[R-390] RE: What Came After The R-390
Bob Camp
ham at cq.nu
Tue May 17 07:28:07 EDT 2005
Hi
Most of the intercept radios that are being made these days are of
the "throw it all into an A/D converter" type. They are more or less
black boxes that interface to a computer. The closest equivalent in
ham radio would be the software defined radio.The advantage is that
you can get a *lot* of channels all at once. You can also demodulate
all sorts of bizarre digital signals without custom demodulator
hardware. Like it or not the intercept target today is a lot more
likely to be a digital chirp than an AM station. There are a bunch of
people who make these radios ranging from the old time radio
companies like Collins and Racal through a bunch of tiny little three
guys in a garage outfits.
I doubt we will ever see the military going for another custom
designed radio with knobs like the R390. Even in it's day the R390
could not be justified for intercept use. The radio was built for
general purpose use and moved over to intercept duties when somebody
proved it could do the job. The amazing thing about this radio is
that it did so many things so well. If you talk to people who used
the "competitors" to the R390 in an intercept role, none of them
were as rugged, or as widely deployed.
Take Care
Bob Camp
KB8TQ
On May 16, 2005, at 10:32 PM, Flowertime01 at wmconnect.com wrote:
> Fellows,
>
> There are two kinds of radio receiver operation out there.
>
> Type one is RTTY link fixed frequency.

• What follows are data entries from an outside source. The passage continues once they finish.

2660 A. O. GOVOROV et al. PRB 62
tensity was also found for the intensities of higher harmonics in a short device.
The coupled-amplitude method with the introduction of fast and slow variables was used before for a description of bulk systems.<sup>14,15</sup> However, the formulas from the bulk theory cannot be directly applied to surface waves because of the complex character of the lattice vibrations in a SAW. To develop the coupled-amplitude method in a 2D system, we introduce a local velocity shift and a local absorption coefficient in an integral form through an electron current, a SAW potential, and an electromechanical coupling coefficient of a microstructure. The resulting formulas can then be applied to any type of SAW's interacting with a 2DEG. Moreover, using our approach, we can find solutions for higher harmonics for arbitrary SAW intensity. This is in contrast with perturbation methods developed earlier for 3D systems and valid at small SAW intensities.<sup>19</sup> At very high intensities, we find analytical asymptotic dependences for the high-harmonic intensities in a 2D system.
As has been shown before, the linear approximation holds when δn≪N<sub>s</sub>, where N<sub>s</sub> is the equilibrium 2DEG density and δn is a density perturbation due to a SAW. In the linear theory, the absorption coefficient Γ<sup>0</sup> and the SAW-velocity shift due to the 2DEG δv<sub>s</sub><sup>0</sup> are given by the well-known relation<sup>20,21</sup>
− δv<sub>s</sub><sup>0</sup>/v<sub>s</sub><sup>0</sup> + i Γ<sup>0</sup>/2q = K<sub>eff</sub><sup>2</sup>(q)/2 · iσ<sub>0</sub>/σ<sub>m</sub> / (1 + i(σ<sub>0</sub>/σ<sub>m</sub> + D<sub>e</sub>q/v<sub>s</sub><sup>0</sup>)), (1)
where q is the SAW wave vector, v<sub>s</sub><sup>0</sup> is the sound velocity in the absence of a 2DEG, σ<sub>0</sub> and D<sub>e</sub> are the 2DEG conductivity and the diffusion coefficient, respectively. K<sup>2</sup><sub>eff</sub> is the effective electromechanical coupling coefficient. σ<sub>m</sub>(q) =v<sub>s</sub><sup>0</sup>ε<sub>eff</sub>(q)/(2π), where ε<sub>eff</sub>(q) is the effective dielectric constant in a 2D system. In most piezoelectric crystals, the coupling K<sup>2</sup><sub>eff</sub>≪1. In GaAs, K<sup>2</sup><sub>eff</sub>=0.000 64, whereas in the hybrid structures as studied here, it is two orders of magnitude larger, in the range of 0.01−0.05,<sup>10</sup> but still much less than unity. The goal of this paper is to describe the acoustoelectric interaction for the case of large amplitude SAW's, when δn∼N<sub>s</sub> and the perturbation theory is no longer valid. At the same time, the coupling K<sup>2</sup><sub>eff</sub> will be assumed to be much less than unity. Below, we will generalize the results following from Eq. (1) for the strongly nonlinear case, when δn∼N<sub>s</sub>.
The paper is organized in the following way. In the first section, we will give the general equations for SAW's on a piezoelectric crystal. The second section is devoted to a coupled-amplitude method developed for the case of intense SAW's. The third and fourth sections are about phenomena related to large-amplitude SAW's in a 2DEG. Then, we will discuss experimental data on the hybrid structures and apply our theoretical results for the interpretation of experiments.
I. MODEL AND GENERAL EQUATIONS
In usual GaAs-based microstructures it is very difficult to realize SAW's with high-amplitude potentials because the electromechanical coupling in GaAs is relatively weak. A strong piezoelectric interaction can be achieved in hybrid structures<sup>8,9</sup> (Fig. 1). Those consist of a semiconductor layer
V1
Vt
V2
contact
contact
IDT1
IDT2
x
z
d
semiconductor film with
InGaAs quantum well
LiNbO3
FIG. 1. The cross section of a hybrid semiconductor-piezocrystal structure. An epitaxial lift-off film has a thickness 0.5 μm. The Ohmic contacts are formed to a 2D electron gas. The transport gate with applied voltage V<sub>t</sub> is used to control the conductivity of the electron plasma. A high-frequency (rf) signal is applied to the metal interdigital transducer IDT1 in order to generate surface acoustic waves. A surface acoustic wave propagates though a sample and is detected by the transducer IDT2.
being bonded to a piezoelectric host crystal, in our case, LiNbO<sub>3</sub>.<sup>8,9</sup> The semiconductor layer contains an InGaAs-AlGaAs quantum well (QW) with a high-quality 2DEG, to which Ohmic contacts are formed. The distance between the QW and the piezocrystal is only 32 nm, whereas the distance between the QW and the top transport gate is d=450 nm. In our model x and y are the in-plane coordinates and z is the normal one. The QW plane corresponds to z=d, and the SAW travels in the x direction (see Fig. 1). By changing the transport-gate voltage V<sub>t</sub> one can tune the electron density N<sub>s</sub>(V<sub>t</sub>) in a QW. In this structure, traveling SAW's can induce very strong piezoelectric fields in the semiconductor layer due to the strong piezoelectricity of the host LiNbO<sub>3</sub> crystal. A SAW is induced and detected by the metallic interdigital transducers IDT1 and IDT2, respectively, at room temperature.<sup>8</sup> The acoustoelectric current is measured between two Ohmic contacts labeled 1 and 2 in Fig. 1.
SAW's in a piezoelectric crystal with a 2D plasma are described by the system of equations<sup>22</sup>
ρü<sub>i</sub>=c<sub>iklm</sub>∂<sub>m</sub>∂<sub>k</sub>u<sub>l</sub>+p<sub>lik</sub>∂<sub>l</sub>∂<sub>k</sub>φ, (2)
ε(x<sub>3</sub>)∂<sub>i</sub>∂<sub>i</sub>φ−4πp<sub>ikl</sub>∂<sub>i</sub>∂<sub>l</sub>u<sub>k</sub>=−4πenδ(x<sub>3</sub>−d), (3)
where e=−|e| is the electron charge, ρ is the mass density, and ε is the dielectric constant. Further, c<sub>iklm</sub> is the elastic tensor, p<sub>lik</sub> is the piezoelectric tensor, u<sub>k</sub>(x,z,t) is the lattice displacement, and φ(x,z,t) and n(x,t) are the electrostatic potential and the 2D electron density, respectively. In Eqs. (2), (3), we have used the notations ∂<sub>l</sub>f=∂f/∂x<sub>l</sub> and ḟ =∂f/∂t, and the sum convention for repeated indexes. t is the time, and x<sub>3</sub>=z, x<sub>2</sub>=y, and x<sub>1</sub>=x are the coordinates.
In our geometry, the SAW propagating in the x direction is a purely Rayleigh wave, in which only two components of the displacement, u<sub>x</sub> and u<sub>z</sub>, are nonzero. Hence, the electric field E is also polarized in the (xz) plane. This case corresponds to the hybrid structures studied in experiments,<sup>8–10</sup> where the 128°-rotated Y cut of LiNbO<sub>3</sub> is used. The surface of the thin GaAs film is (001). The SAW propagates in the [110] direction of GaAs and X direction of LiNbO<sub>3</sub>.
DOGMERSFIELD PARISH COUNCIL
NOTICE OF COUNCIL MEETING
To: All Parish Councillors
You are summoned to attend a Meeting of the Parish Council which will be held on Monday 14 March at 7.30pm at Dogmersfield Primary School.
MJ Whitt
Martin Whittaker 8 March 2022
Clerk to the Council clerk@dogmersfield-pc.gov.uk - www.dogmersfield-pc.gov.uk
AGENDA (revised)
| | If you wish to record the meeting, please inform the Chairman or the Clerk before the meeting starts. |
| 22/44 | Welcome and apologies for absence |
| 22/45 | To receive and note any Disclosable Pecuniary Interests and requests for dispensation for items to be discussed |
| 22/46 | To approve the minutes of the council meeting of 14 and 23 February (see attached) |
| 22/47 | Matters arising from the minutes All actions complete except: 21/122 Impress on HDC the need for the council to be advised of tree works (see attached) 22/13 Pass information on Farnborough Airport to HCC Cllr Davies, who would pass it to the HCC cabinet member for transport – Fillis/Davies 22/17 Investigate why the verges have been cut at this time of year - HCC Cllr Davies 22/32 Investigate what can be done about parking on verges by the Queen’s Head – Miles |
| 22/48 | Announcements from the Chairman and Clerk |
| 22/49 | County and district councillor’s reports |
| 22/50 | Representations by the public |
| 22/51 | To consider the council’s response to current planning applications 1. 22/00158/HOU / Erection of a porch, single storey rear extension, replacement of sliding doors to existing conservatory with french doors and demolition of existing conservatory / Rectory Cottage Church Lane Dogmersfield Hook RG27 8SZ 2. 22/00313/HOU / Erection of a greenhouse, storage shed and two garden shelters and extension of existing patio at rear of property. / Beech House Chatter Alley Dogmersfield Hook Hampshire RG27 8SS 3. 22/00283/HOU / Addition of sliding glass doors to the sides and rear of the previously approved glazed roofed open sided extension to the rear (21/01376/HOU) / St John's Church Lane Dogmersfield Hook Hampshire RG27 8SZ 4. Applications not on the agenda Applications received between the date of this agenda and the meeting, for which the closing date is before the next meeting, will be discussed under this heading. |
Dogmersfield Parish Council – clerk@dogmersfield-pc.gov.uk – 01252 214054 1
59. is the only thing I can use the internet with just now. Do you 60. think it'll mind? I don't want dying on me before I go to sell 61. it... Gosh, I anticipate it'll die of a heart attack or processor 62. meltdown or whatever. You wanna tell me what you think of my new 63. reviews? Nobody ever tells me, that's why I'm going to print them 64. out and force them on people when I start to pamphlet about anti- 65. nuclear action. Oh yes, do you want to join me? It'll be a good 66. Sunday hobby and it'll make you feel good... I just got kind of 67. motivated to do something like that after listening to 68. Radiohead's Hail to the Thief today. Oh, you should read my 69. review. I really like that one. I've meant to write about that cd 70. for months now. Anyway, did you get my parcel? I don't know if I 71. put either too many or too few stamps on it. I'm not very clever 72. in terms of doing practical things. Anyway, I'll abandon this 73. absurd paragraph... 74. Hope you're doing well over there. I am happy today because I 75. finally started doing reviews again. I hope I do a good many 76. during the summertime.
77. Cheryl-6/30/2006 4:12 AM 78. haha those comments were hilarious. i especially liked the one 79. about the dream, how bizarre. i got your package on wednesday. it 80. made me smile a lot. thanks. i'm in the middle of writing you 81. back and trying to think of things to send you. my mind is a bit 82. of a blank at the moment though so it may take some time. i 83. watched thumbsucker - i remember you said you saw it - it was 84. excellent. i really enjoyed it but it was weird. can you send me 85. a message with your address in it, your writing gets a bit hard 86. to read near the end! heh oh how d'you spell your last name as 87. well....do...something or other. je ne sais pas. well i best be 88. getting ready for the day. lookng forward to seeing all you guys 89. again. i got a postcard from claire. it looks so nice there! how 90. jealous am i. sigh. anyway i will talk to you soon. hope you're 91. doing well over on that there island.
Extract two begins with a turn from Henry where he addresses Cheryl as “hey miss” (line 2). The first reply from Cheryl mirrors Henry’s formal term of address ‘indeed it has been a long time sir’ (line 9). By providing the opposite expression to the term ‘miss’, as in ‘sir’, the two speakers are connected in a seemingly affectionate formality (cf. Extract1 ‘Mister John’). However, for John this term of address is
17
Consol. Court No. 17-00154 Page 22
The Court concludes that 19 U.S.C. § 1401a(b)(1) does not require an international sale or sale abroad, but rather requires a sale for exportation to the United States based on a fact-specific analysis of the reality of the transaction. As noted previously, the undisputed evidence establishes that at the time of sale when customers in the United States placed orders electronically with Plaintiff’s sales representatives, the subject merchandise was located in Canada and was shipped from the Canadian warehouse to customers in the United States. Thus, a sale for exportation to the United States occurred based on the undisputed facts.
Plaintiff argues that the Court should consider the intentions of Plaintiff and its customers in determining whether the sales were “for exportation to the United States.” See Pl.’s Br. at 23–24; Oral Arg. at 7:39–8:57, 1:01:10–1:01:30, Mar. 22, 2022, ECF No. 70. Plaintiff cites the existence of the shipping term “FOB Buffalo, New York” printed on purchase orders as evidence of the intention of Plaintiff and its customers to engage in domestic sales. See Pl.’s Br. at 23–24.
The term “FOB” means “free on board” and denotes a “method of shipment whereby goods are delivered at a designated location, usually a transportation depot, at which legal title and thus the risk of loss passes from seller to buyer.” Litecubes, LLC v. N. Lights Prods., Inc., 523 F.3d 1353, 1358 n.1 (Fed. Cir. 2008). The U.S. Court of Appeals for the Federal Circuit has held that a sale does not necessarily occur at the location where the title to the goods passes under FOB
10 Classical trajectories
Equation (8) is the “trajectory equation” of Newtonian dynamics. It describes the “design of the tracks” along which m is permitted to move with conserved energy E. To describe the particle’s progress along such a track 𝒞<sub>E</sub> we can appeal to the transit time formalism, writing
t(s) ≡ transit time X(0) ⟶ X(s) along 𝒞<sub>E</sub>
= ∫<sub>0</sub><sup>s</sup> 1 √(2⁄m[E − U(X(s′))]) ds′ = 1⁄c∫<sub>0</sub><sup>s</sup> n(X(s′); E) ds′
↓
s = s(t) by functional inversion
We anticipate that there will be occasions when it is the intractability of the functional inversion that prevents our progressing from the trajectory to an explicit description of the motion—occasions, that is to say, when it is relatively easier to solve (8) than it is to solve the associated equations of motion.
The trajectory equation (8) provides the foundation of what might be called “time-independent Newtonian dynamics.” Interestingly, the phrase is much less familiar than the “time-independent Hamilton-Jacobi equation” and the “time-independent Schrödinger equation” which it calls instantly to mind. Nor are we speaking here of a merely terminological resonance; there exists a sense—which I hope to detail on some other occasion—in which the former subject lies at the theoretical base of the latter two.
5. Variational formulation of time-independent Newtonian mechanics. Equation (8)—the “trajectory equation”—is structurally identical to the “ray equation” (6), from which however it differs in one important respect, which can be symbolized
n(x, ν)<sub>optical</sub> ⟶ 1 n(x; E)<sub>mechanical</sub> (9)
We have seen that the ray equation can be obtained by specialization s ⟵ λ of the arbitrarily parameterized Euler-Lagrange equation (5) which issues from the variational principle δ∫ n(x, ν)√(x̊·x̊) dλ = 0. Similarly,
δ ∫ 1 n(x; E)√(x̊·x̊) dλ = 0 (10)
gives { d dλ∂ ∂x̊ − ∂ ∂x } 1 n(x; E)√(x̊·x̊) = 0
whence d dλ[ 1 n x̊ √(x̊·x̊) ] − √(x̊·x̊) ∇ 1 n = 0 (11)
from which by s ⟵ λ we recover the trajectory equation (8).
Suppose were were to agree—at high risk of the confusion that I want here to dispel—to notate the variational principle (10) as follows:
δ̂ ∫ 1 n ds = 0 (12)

Fixed channel PRC series of
> transceivers work for this kind of operation. Most of the receivers
> I have seen in the
> last 20 years fall into this mode of operation. It is in the detent
> and set to
> this frequency or you move it one detent stop and you are on the
> adjacent
> channel frequency. Nothing between the two choices.
>
> Type two is more like Amateur operation and R390, any frequency
> between and
> across 31.5Mhz with a resolution of as fine as you are willing to
> work the knob
> to.
>
> The intelligence agency's doing intercept work still have a use for
> this type
> of a receiver. You can drag in any signal if you work it long
> enough. You
> could put the original on tape real time and play it over and over
> until you get
> it if you wanted it. IE the commander said get it. These are the
> receivers we
> are going to want when they get surplused out. Someday they will
> be. R390's
> went out the door because the military was lobbied and congress was
> lobbied to
> have military contractors build new stuff and tax payers pay the
> bill. If the
> military needed more good receivers, they could have ask the low
> bidder to
> build another batch of R390/A.
>
> The 45 was a good item since 1911. Someone wanted to sell something
> new and
> could not make money low bidding a new batch of 45 iron. So the
> lobby was in
> for the 9MM. The results is bla, bla, bla and BS.
>
> Receivers changed over the years. Fixed frequency channel receivers
> and
> transmitters got cheep and easy to manufacture. Thank you CB,
> business band, and
> digital tuning. This type of receiver has been applied to every
> nitch it would
> fit into.
>
> The small market, (Amateur, Intelligence, Science) for full tuning
> receivers
> has been put on the back burner. The "glut" of R390/A surplus has
> filled the
> market for most Amateur and science needs. So no one is building a
> military
> receiver to match the range of the R390's.
>
> Long haul HF military has gone back to wire lines and satellite
> links. This
> has moved out of the HF range. A watt of hand held HF in a tactical
> battle
> field will get you killed. You put up a signal that can be DF'ed
> from 30 miles and
> you are going to catch so much incoming artillery you own unit will be
> jamming that radio where the sun never shines. So tactical battle
> field has also
> move into VHF, UHF and fixed digital channel tuning. Just because 1
> watt will not
> go 30 miles.
>
> While the Amateur community is facing more use on our frequency
> spectrum,
> other parts of the HF bands are getting much less use today. I can
> see amateur
> radio haveing any thing and every thing under 50Mhz. Of course we
> will have to
> live with BPL the application that finally drove every one else to
> spread
> spectrum and over 50MHz.
>
> I was reading my copy of World Radio yesterday. The question to
> Krusty Kurt
> was "how do we get the AM off the Amateur Bands?" Just as I retire
> and want to
> get my DX100 and R90/A back on 7Mhz. CW and AM are the two low cost
> ways to
> still do it your self into Amateur radio. Why do we want to get Am
> off the
> bands? SSB has been there for 50 years plus and the comment is
> still SSB sounds
> best in the OFF mode. All of us R390 owners are still looking for a
> circuit that
> will let SSB come out of a set of phones with a sound that does not
> leave us
> hearing impaired.
>
> Oh, you meant what receivers were manufactured after the R390/A
> Sorry, I missed the intent of the question.